Is it required to call @Future(callout=true) from @auraEnabled Method if I want to make a asynchronous callout?
If you want to make an asynchronous callout (you do not wait for the result and don't receive a response that you can return to your Lightning component), then yes, you'd need to use an @future
method. You might use this, for example, if you need to push data into a remote system but don't need to wait for a response, or if you're firing a long-running remote process and don't want to wait to return a value to the client-side JavaScript controller.
However, it is legal to make a callout from within an @AuraEnabled
controller method. If you're calling a web service to return data to your JavaScript controller, you must call the service synchronously, without using @future
. This ensures you'll receive a response in the same transaction that you can return to the client-side. For example, this is just fine (in abbreviated example form):
@AuraEnabled
public static serviceResponse getStationTimetable(String station) {
Http http = new Http();
HttpRequest req = new HttpRequest();
req.setEndpoint('SOME_ENDPOINT' + EncodingUtil.urlEncode(station, 'UTF-8'));
req.setMethod('GET');
HttpResponse res = http.send(req);
return JSON.deserialize(res.getBody(), serviceResponse.class);
}
What does Asynchronous Mean Anyway?
Let's be clear about our terms here, because we have several layers of functionality that can be described as either synchronous or asynchronous.

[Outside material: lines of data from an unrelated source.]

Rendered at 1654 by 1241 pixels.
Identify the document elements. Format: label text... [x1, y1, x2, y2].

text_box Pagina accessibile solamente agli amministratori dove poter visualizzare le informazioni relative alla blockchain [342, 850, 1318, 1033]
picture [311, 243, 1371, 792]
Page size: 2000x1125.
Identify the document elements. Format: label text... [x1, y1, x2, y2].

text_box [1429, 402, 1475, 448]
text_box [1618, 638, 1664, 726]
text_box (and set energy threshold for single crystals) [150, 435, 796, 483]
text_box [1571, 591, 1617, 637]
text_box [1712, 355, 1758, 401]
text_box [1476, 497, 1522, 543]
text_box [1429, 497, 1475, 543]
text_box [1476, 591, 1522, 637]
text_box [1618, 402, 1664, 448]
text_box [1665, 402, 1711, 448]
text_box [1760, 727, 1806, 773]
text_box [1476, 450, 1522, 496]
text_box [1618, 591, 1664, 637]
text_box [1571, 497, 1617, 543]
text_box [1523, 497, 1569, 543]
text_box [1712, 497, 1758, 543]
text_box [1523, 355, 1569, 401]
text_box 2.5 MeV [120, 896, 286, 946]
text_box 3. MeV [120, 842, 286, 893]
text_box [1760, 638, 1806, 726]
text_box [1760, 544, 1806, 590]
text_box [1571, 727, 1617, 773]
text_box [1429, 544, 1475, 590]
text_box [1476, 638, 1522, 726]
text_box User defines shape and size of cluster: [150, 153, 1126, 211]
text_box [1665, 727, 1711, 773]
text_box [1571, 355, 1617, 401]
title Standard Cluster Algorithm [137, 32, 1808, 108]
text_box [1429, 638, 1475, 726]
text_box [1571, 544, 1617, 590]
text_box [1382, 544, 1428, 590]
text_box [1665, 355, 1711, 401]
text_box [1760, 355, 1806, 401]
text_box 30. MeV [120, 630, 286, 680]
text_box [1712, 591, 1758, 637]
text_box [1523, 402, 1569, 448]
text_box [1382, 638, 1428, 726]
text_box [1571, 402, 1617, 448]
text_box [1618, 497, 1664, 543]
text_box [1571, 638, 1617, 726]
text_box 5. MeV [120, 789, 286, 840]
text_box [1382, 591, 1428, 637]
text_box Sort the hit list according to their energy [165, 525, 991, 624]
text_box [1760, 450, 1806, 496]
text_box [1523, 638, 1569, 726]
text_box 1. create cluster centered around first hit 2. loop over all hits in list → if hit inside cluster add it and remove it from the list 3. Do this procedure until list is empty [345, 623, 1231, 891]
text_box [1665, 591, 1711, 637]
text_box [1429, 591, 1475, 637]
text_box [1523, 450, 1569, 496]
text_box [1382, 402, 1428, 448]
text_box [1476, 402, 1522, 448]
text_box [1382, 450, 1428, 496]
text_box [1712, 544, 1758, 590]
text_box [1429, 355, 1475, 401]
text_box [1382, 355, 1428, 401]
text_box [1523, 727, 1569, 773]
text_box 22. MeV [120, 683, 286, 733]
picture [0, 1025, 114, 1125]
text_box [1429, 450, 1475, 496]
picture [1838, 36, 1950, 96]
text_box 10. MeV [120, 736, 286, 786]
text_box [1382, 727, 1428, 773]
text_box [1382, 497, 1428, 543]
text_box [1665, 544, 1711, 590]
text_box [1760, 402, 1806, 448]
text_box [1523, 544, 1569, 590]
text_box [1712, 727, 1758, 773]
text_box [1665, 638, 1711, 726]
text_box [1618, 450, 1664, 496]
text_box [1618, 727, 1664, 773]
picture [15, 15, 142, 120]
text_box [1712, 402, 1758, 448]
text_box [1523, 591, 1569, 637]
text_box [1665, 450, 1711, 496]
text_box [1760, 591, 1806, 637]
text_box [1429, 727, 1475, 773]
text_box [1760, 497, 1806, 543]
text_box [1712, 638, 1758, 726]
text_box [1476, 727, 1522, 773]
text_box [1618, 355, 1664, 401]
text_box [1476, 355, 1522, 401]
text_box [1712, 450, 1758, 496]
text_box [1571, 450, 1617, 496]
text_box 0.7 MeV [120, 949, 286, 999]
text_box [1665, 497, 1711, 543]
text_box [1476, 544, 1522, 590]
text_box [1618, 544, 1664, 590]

From the client side, in your JavaScript controller, you invoke server actions asynchronously. This means that you enqueue the action and let the framework take over from there, understanding that you'll get a callback when the action completes successfully or unsuccessfully. You don't block waiting for the response.
On the server side, an @AuraEnabled
method executes synchronously - i.e., at the moment it's called by the Lightning framework, and in a single transaction. It's not enqueued on the server in the way that an @future
or Queueable would be.
Callouts are really always executed synchronously when you look at the send()
method itself. When you fire a callout, your transaction waits for the results. The distinction is that you cannot fire callouts from certain types of Apex (specifically, triggers), and for this reason we push them into an asynchronous Apex context, such as an @future
method or a Queueable.
They still execute synchronously in that context, but from the perspective of the Apex code that started the operation (such as the trigger, or an @AuraEnabled
method), the callout takes place asynchronously and in a separate transaction. That's what we mean when we talk about an asynchronous callout in Apex.